A Tribute to Lewis B. Puller Jr.
By Helmuts Feifs
I had been at HQMC the week that the message regarding Puller's wounding came screaming in. I remember reading it later, hoping that he would die. The injuries were so bad you just wondered what was left to live with and for. But he lived.
Puller pulled himself up to the lecturn with a smooth practiced ease. You didn't notice the fingers; the lecturn hid the missing lower body. And then he began to speak. That he was there at all was a miracle itself . For a service that called itself a "band of brothers," only mostly unblemished ones were allowed to stay in the family.

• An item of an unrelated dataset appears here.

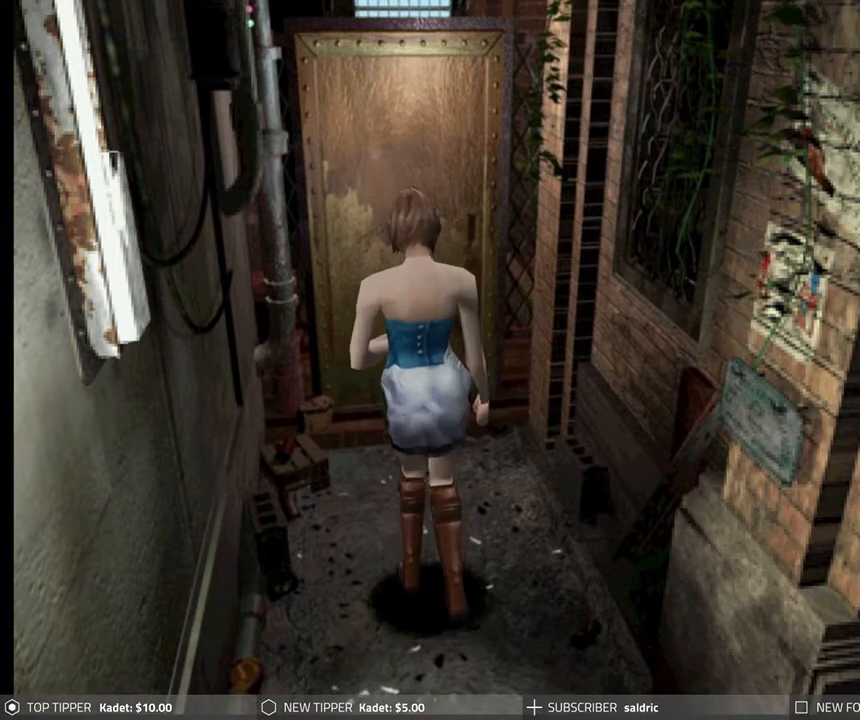
{"buttons": ["DPAD_DOWN"], "left_stick": "center", "events": [[167, "DPAD_LEFT", "down"], [283, "DPAD_LEFT", "up"]]}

His father's heart was his ticket out.
All the General Officers within limo ride of HQMC, it seems, had gone to tell the old man that his son was wounded.... bad. I didn't envy them. Mere mortals telling the God of War that one of his was not coming back wrapped in glory. Wrapped perhaps!
Did he scream? Did he cry? Did he turn away? Did he wonder that, had he been in charge, would it have happened? Did he think it was payback for all those other sons? I kept hoping he would die. But he lived.
In measured, even tones Puller began to talk. He didn't talk about his wounds; by now everyone knew about them. He didn't talk about a national healing or binding up the wounds of the fallen, and he didn't talk about the pain he must have endured that clung to him like an aura. He talked about what it meant to be an Officer of Marines.
He talked about the iron law of duty that Marine officers always took care of their men first. Always. You knew that he believed it, and you knew that he had paid the price and would have again. I never got the sense talking to him later that night that he begrudged any officer in that room. But you also noticed that not many made the trip accross the room to talk with him. It was too bad, really. The trip was worthwhile.
His recent death was not an answer to an earlier prayer. He is with his father now. Both can spend endless centuries discovering why steel runs in some families and how father and son were really more alike than they both ever knew.